Some federal loans, like direct subsidized and direct unsubsidized ones, have limits. Others, like the Parent PLUS loan, allow you to borrow up to your college's full cost of attendance. This can be helpful for students with little assistance elsewhere, but according to financial aid advisor Jack Wang, it can also be dangerous.  

"Since PLUS loans allow a grad student or parent to borrow as much as they need, families can get themselves into real trouble with taking on way too much debt," Wang says. 

What is a private student loan?

Private student loans are, as the name suggests, loans issued by privately owned companies, not the federal government. This usually means more options in rate, term and repayment plans, but they can also come with a harder qualification process

"Private student loans are offered by financial institutions, will require a credit check and may require a cosigner," Rubin says. 

With private student loans, your credit score — or your cosigner's score — plays a big role in your ability to get the loan, as well as what rate you pay when you do. For this reason, private student loan interest rates are often much higher than federal student loan rates, which are subsidized by the government and not credit-dependent. 

The big perks of private student loans, Wang says, are "choices in borrower, rate, term and payment type."

"These allow a family to really plan their finances much more," Wang says. "Some private loans also offer benefits such as help with a job search or even a small cash-back option for good grades."

When is a federal student loan the best option?

In most situations, you'll want to use any federal loans available to you before turning to private ones. For one, the rates on federal loans are typically lower and more affordable (unless you have spectacular credit). You will also have access to things like income-based repayment plans and potential student loan forgiveness if you go into certain career paths.

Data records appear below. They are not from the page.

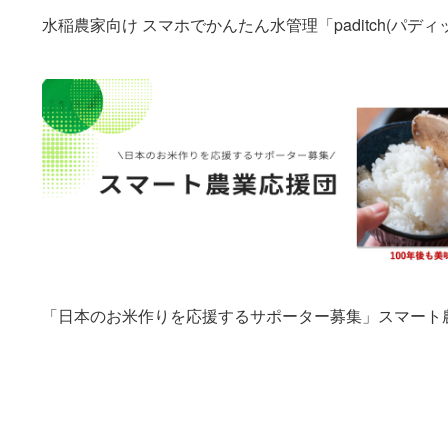
水稲農家向け スマホでかんたん水管理「paditch(パディ
「日本のお米作りを応援するサポーター募集」スマート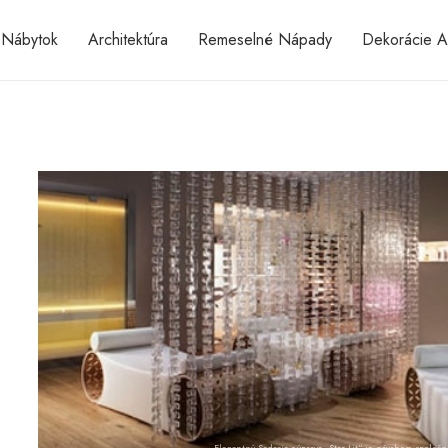
Nábytok
Architektúra
Remeselné Nápady
Dekorácie A
Elegantný Sedacia súprava „Star Lit“ je návrhom spoločn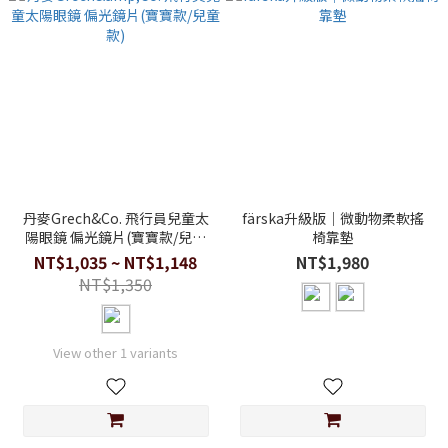
丹麥Grech&Co. 飛行員兒童太
färska升級版｜微動物柔軟搖
陽眼鏡 偏光鏡片(寶寶款/兒童
椅靠墊
款)
NT$1,035 ~ NT$1,148
NT$1,980
NT$1,350
View other 1 variants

"From a financial aid perspective, we recommend exhausting your federal loan options before taking out any private loans," Lopez says. "In general, federal student loans usually have more benefits than loans from banks or other private sources."

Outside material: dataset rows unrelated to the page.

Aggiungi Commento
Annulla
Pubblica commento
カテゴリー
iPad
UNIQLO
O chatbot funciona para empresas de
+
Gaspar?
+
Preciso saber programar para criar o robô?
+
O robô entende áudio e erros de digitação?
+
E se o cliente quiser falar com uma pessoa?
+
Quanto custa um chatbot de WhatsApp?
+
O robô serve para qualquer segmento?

Federal loans are also easier to qualify for, so if you have bad credit (or no credit at all), they can also be a smart choice. 

When is a private student loan the best option?

Private student loans can be smart if you want to pick and choose your term, payment plan and interest rate type. With private loans, you can often choose between terms that range from five to 30 years or payments that are interest-only, flat fees or principal-and-interest combined. You can often pick between fixed and variable rates, too.

You might also consider private student loans if you or your cosigner have excellent credit. In this case, it's possible your interest rate may be lower on a private loan than a federal one.

Finally, if you have a cosigner and want them to have the option of being released in the future, you'll want to choose a private loan. Federal student loans don't allow for this.

"For a family that likes to have choices, wants a cosigner release option or has excellent credit to qualify for a lower rate, then a private loan can be a good option," Wang says.

When you might need both types of college loans

In many cases, you'll want a combination of both federal and private student loans — with the latter picking up the slack from the former. As Rubin explains, "The federal loans with the best borrower benefits — the Direct Stafford loans — have annual and aggregate loan limits, leaving students with financial aid gaps."

Private loans can be a good option for filling those gaps and covering the remaining costs of college.

If you do opt for this strategy, Rubin warns, "Always borrow responsibly. Understand your current debt, future earnings and ability to repay. Never borrow more than you need and be prepared to manage repayment once you finish your program."

Learn more about your student loan options here.

Talk to your financial aid office

If you're not sure which type of loan is right for your higher education costs, talk to your school's financial aid office. They can walk you through your options, the costs of each and their pros and cons.